I became someone who values nutrient-dense foods over modern hyper-palatable ones and someone who wants to feel emotionally and physically strong. I became someone who values stability over the dopamine rushes I’d get from binging. In creating this identity, my diet naturally evolved into what it is today: a nutrient-dense, animal-based diet with enough flexibility to feel free, yet an overall emphasis on strength and stability.
When aligning this identity with my choices, it became natural to pay attention to which foods left me feeling crazy, unstable, or addicted, and which foods left me feeling stable, satiated, and strong. This mattered more and more as my chosen identity as a stable, strong, healthy person began to solidify for me over time.
The identity piece was huge for me in healing my relationship to food partly because I had to make some scary commitments to myself in the process. I had to commit to being someone who would eat an animal-based diet when the noisy modern world is yelling “plant-based!” I chose to advocate for this way of viewing health and consumption, despite the clients I lost and the misunderstanding I received from people who view animal consumption as negative.
Aligning our identity with our daily habits is the most effective long-term strategy for behavior change and healing. However, it does come with growing pains and uncertainty. We might be called to change who we spend our time with, how we prioritize sleep and food choices, the topic of conversations we’re willing to engage in, and how we’re willing to make our money.

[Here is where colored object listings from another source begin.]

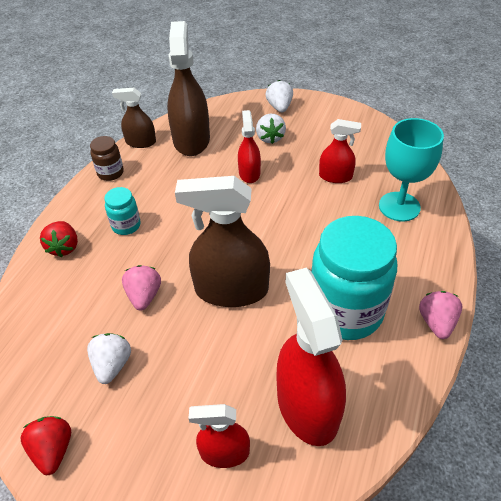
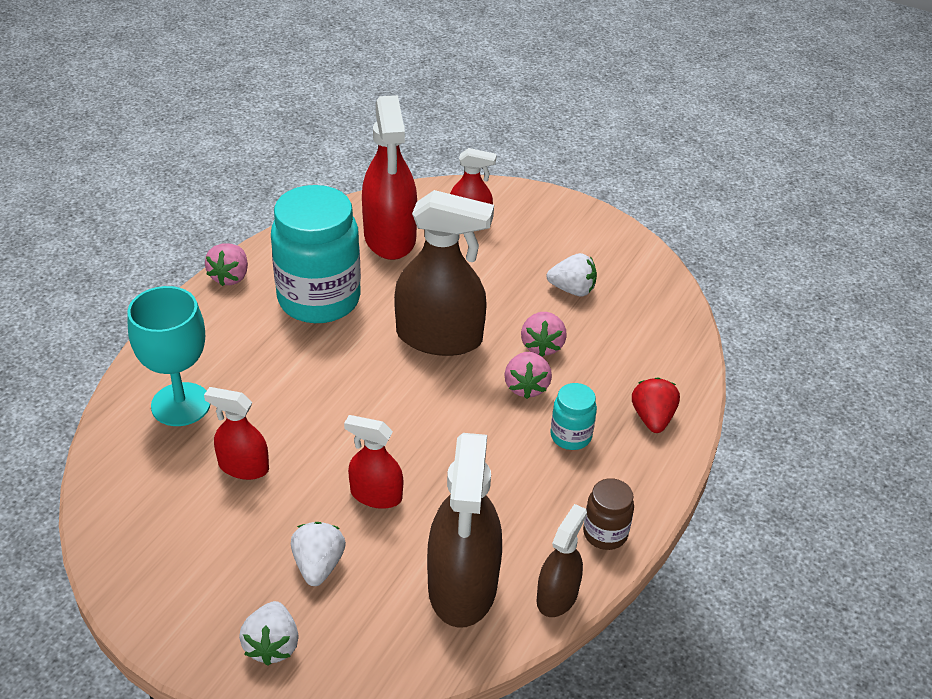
camera: 175 degrees left, 5 degrees down
red strawberry [21,416,71,475] -> none
white strawberry [87,333,131,384] -> white strawberry turned 90 degrees counterclockwise [547,253,597,296]
brown spray bottle [112,88,156,148] -> brown spray bottle turned 75 degrees counterclockwise [536,504,587,617]
red spray bottle [238,110,261,183] -> red spray bottle turned 105 degrees clockwise [344,415,403,509]
none -> pink strawberry [505,352,552,399]

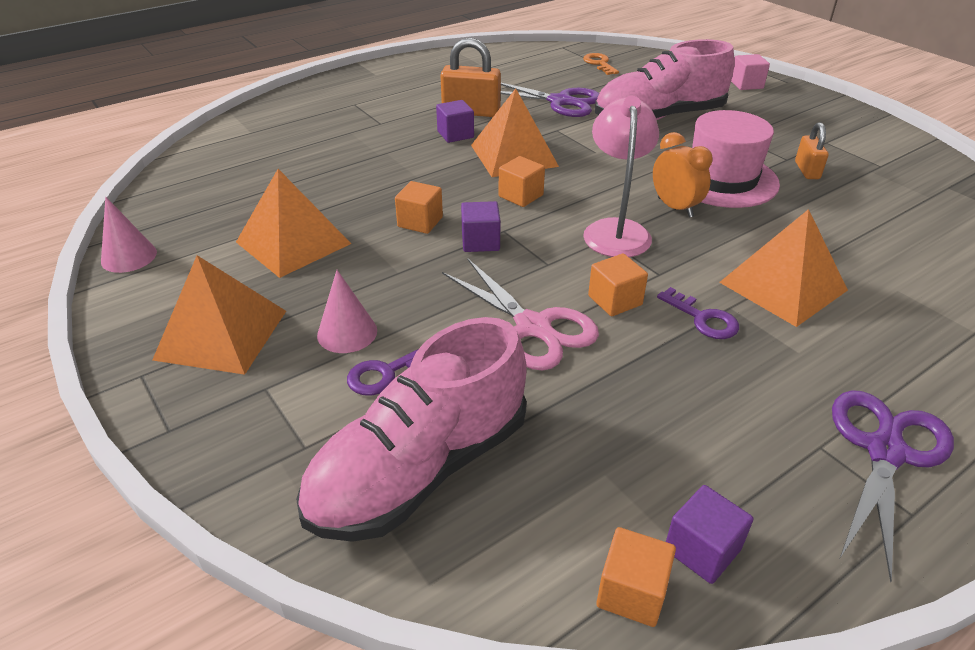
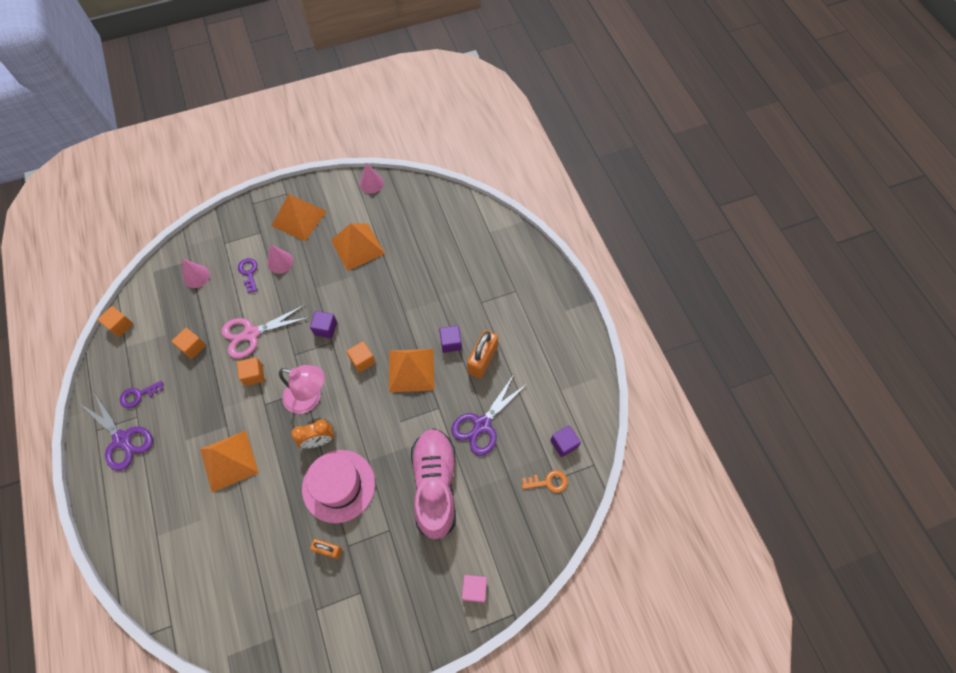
camera: 105 degrees right, 25 degrees up
pink shoe [296,317,527,542] -> pink cone [182,259,210,288]
orange cube [395,181,443,234] -> orange cube moved to [172,328,206,359]
purple key [657,287,739,339] -> purple key moved to [120,381,164,408]
purple cube [666,485,754,584] -> purple cube moved to [550,425,581,457]

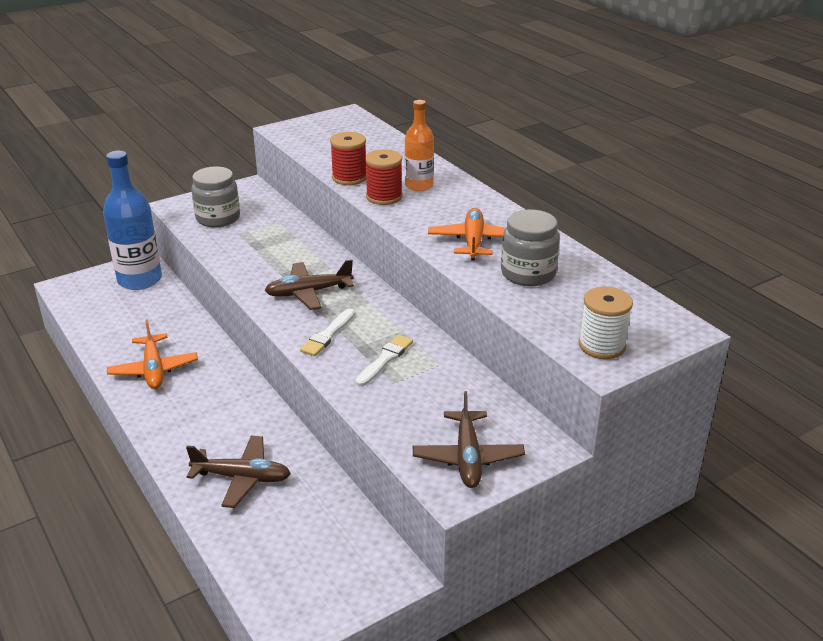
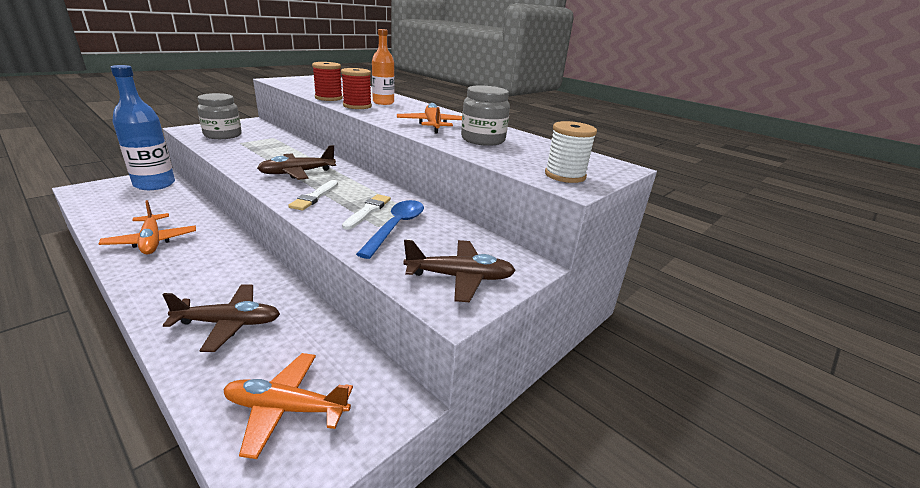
camera: 15 degrees left, 5 degrees down
brown plane [413,391,525,488] -> brown plane turned 75 degrees counterclockwise [404,240,516,302]
none -> orange plane [223,353,353,459]
none -> blue spoon [356,200,424,259]

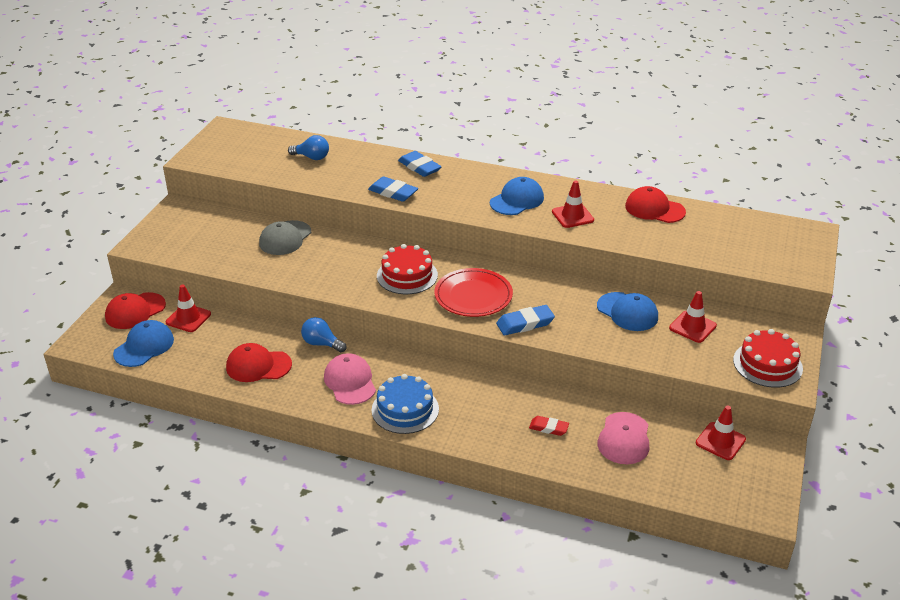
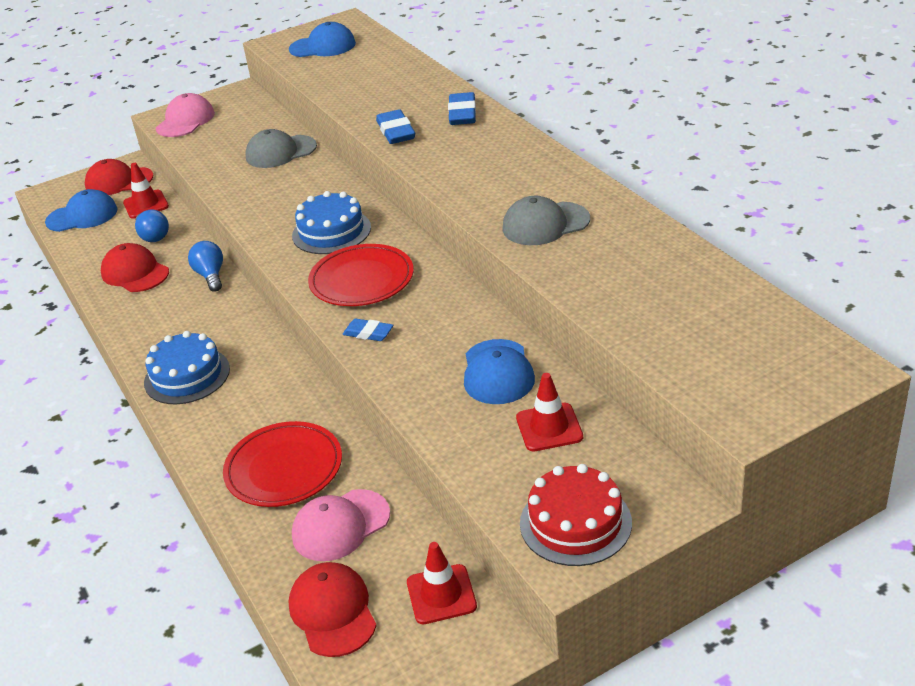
camera: 45 degrees right, 0 degrees up
blue light bulb [288,135,329,160] -> blue light bulb moved to [135,210,169,242]
pink cap [324,353,376,405] -> pink cap moved to [156,93,215,137]
red cake [377,244,438,294] -> blue cake [292,191,371,254]
blue cap [490,177,544,215] -> blue cap moved to [289,22,356,57]
blue eraser [496,305,555,335] -> blue eraser [343,318,393,341], size x0.65
red eraser [529,416,569,436] -> red plate [223,421,342,507]
red traffic cone [552,180,594,228] -> grey cap [502,196,590,245]
red cap [625,186,686,223] -> red cap moved to [289,562,377,657]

I also find it liberating as hell to see that our identities still remain flexible as they’re composed of many moving parts (habits) which can be changed when needed. I don’t believe creating a fixed identity is useful long-term and I’m all about long-term wins. However, I do believe that the more aligned we can become in who we are and what we stand for, the easier it will be to control the systems which underpin our success in life and the less our underlying values will change.
Aside from going out and reading James’ book, I linked in above, my takeaway suggestion for you is to get clear on these things:
- Who do you want to be?
- What are your core values which will make up this identity?
- What are the daily habits you will need to adopt or remove in order to live in alignment with this person?